| WHAT NEEDS TO BE DONE |
Beginning with the line below that contains "left elbow: (292, 213)" and ending with the line that contains "left eye: (287, 326)", copy every line exactly. Copy nothing else.

Dataset entries
+++

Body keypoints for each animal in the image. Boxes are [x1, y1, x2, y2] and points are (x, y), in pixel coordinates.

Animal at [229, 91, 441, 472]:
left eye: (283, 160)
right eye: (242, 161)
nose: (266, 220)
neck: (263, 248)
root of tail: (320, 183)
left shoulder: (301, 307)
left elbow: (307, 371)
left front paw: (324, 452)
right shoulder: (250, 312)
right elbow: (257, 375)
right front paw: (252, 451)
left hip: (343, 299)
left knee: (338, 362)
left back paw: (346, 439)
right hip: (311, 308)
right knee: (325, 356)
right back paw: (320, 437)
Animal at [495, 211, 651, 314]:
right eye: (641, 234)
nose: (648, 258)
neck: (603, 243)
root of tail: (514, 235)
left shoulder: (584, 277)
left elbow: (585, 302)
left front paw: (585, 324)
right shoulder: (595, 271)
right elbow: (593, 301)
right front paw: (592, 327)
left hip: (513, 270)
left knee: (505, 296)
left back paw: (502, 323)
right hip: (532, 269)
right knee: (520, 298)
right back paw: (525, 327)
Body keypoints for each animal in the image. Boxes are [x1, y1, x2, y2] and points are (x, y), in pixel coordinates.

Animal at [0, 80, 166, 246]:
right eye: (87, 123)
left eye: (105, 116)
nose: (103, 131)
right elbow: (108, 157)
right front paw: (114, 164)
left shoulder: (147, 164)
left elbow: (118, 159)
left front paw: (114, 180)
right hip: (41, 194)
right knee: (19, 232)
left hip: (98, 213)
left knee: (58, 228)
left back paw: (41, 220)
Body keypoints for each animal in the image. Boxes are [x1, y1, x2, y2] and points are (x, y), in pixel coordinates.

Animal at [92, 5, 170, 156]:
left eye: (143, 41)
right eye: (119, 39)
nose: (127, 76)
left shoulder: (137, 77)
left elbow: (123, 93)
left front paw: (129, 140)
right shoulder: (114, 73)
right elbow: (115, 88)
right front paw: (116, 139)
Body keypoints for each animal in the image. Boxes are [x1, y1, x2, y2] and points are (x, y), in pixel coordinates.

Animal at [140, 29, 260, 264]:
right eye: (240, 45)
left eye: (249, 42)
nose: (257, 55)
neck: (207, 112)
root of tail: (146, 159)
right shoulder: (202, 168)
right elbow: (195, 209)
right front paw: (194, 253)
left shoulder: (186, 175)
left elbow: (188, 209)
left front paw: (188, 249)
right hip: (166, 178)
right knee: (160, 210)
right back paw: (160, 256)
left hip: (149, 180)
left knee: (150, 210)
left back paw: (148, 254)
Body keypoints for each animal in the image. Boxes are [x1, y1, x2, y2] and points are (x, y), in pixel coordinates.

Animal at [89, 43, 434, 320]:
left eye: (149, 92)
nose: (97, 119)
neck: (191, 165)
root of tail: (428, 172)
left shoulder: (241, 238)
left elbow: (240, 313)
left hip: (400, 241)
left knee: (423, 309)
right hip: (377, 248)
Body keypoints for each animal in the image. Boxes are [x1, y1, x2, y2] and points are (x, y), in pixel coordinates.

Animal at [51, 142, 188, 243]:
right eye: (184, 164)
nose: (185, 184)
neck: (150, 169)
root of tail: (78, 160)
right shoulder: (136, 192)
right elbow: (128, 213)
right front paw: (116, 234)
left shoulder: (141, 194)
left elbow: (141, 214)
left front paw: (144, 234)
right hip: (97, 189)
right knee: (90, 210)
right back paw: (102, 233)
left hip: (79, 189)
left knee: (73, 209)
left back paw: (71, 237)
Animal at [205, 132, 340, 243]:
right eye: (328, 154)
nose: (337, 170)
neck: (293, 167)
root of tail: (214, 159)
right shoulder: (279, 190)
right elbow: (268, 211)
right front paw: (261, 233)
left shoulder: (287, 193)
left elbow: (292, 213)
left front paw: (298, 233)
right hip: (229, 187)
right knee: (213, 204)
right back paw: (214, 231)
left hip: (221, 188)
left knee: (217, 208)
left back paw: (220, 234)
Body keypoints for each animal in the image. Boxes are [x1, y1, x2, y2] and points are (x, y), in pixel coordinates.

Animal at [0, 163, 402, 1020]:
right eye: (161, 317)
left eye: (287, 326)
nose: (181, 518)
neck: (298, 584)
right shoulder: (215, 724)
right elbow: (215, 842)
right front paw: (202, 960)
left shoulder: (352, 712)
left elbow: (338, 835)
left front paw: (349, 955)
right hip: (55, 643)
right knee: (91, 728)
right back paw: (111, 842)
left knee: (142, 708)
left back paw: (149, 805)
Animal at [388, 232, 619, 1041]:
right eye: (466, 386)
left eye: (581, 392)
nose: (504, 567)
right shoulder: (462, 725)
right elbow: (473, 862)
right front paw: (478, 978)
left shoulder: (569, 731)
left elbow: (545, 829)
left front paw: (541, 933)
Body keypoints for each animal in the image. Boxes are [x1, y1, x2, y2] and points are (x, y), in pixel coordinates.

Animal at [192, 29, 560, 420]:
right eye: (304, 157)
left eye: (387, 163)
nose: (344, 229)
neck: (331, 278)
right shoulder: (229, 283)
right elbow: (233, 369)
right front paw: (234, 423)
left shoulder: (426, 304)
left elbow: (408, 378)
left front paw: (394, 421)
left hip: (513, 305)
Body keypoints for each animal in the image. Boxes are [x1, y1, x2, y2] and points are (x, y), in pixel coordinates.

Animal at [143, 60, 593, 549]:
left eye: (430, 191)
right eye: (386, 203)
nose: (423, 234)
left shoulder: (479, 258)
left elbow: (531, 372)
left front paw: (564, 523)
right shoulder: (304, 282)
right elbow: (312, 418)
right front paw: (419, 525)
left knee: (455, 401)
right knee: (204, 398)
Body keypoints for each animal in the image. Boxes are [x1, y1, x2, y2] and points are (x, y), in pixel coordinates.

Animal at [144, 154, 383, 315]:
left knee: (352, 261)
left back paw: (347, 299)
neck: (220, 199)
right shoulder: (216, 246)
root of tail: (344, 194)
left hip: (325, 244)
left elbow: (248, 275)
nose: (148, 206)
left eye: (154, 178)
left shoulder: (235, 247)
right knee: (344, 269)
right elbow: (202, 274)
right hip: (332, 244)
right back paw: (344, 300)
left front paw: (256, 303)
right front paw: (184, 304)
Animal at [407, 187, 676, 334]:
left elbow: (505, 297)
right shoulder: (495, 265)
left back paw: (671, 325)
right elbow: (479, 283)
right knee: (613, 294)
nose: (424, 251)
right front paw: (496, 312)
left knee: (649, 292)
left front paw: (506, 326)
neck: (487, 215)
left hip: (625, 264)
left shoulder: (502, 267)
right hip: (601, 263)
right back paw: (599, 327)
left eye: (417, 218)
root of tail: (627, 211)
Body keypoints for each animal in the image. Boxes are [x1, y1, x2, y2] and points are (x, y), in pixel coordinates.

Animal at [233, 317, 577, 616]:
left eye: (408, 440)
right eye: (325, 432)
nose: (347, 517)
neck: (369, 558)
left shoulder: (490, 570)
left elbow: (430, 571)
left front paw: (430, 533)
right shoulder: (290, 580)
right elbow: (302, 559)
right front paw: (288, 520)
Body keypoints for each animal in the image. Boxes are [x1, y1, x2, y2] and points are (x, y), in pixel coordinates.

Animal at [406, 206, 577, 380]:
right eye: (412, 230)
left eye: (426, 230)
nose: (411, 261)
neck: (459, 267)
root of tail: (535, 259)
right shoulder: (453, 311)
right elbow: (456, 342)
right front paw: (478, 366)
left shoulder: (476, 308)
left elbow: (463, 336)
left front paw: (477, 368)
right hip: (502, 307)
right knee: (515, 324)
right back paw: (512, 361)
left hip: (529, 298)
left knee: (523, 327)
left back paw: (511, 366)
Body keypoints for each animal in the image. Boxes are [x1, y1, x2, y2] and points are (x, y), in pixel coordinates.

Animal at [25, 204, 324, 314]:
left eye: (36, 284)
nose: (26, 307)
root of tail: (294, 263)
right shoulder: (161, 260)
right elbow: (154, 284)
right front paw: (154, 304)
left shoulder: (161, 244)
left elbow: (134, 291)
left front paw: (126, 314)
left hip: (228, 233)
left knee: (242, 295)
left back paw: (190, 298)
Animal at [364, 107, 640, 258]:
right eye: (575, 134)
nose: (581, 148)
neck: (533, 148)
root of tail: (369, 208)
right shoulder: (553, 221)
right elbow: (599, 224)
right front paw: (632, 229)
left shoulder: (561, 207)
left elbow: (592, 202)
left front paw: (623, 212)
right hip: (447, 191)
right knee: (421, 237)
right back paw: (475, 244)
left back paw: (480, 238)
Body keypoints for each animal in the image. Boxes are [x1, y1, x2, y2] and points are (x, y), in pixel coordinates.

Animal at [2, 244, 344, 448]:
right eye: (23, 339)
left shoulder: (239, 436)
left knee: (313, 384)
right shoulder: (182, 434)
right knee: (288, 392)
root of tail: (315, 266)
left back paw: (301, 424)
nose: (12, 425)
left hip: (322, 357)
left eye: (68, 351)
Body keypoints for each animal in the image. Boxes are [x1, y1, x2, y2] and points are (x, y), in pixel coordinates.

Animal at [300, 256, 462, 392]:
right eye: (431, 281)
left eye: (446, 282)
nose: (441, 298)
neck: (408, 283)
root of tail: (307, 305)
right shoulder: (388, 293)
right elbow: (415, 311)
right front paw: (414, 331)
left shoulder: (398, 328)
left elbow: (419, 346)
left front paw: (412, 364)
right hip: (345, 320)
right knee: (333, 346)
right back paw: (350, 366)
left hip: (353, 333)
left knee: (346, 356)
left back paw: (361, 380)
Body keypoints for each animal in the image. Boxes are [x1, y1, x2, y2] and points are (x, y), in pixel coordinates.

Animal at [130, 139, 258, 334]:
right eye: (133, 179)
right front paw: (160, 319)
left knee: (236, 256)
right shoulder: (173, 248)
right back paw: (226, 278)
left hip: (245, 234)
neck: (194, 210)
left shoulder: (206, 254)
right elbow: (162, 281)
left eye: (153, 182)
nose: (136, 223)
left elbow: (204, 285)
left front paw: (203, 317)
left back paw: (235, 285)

+++

| SOLUTION TO THIS EXERCISE |
left elbow: (292, 213)
left front paw: (298, 233)
right hip: (229, 187)
right knee: (213, 204)
right back paw: (214, 231)
left hip: (221, 188)
left knee: (217, 208)
left back paw: (220, 234)
Body keypoints for each animal in the image. Boxes are [x1, y1, x2, y2] and points are (x, y), in pixel coordinates.

Animal at [0, 163, 402, 1020]:
right eye: (161, 317)
left eye: (287, 326)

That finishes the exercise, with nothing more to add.